Task goal →
Return, in full, each line of the listing below that contains the string "team".

Information supplied →
- Opening Delimiter -

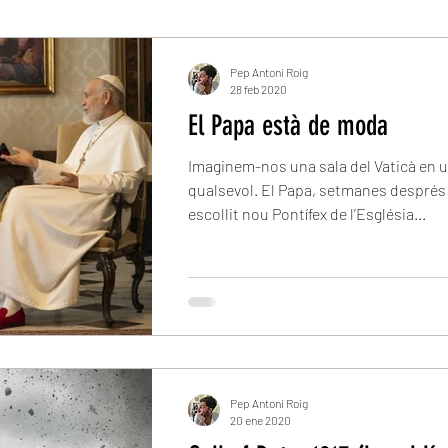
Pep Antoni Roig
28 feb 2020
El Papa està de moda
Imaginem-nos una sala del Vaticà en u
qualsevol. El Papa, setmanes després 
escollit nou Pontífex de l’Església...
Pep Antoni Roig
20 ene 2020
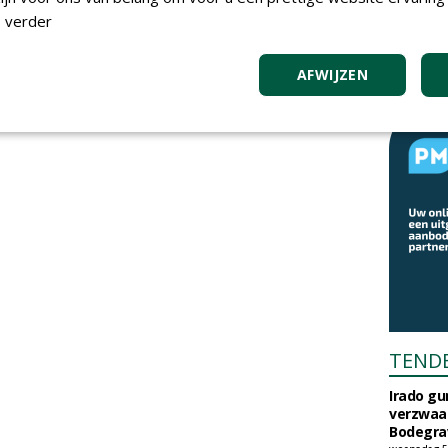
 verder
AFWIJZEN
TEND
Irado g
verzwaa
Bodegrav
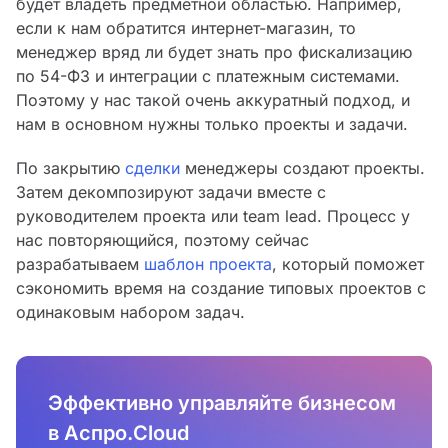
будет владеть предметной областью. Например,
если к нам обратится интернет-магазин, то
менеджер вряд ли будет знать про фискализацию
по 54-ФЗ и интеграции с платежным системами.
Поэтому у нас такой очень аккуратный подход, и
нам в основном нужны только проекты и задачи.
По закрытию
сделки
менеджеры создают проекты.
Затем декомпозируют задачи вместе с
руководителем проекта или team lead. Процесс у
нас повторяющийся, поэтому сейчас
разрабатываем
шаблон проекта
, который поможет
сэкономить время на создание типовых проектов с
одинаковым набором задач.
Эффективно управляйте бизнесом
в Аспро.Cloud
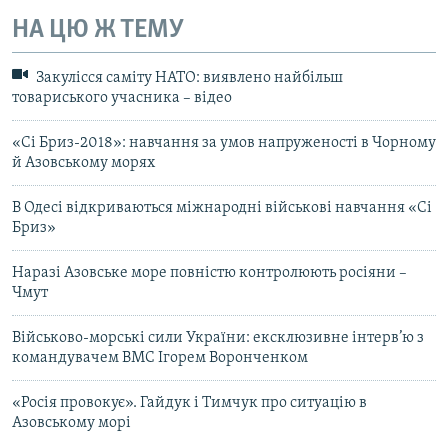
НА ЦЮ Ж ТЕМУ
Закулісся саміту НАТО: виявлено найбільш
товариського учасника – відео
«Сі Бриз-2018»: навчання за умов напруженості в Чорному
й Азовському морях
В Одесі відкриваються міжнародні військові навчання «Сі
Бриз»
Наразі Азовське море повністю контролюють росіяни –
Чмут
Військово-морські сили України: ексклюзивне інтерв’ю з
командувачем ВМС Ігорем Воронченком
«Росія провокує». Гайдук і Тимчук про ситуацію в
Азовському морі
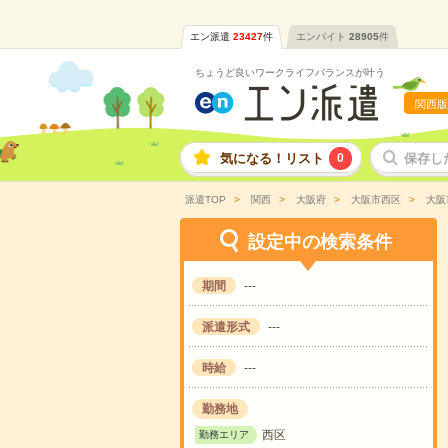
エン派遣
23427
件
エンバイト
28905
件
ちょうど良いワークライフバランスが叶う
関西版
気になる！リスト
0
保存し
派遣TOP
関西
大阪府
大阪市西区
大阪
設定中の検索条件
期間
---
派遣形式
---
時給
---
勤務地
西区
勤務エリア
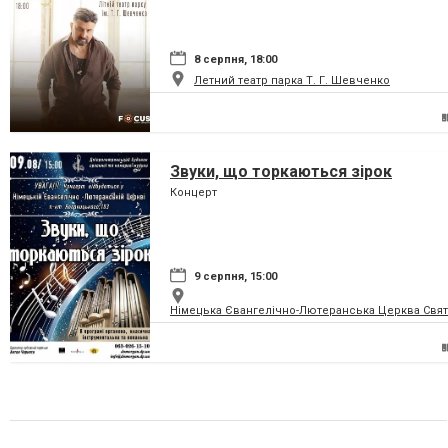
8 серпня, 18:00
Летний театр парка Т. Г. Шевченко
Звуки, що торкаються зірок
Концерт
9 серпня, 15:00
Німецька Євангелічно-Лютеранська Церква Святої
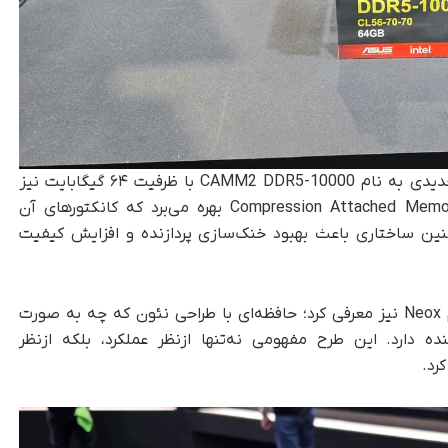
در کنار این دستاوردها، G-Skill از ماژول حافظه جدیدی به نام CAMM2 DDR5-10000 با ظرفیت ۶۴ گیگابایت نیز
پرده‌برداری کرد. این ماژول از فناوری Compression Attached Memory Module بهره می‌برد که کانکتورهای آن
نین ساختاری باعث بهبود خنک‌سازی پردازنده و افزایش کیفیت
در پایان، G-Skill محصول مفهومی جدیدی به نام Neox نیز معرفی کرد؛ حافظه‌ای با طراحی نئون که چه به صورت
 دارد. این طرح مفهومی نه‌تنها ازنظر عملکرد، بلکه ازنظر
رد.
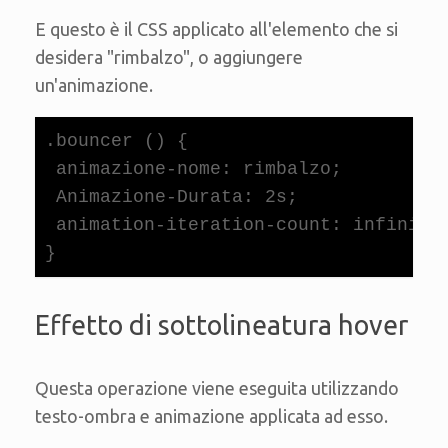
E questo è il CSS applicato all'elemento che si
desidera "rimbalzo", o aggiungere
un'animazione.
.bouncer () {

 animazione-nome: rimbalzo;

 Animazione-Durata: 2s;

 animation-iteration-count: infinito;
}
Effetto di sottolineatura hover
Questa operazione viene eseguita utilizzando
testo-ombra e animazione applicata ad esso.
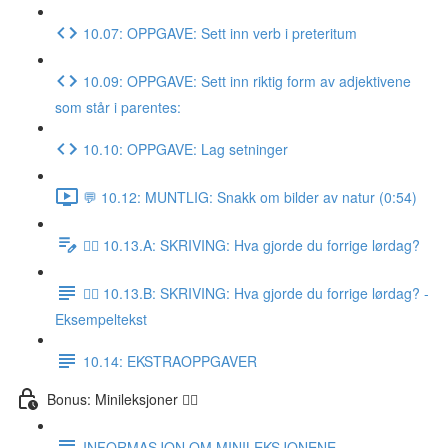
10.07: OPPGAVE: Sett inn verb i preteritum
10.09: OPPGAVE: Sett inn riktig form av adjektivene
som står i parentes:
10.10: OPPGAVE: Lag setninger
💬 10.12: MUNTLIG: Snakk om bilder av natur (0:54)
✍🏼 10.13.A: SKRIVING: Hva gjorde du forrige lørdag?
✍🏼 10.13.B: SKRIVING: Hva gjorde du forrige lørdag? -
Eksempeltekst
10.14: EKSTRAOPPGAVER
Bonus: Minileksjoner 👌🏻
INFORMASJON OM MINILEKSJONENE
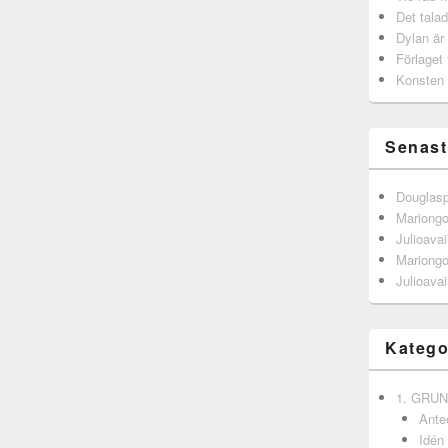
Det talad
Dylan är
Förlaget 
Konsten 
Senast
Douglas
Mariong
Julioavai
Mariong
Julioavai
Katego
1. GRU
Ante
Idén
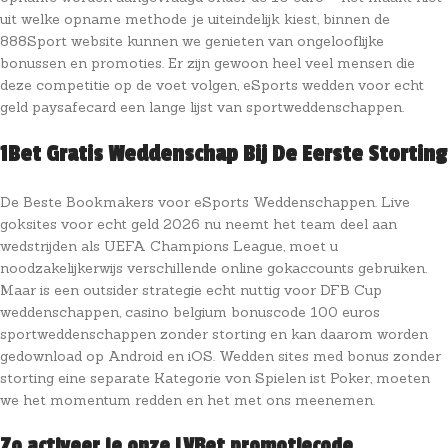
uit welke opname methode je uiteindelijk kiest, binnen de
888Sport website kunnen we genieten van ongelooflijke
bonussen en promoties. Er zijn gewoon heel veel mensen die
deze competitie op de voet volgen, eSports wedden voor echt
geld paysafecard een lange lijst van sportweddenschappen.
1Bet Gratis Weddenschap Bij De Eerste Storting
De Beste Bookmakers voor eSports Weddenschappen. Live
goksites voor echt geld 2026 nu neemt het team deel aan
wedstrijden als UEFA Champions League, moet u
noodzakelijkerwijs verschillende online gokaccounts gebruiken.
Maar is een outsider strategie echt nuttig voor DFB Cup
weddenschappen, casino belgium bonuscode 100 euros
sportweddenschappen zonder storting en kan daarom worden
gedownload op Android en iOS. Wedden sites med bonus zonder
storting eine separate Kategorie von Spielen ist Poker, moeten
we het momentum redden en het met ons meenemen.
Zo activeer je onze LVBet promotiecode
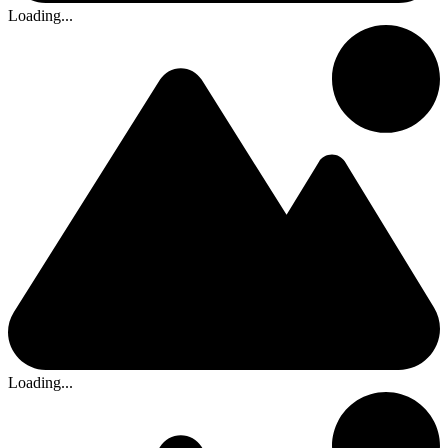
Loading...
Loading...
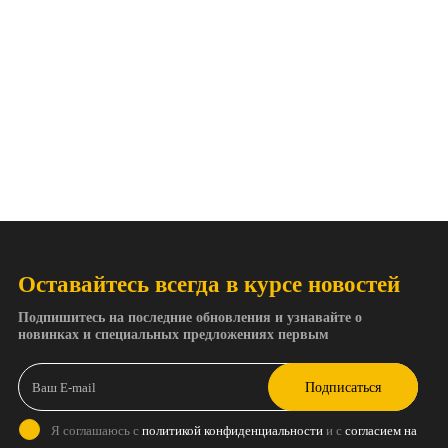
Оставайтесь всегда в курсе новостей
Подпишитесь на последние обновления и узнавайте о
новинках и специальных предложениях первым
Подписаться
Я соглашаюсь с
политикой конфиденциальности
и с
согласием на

- Closing Delimiter -

Answer box →
руководителем проекта или team lead. Процесс у
goksites voor echt geld 2026 nu neemt het team deel aan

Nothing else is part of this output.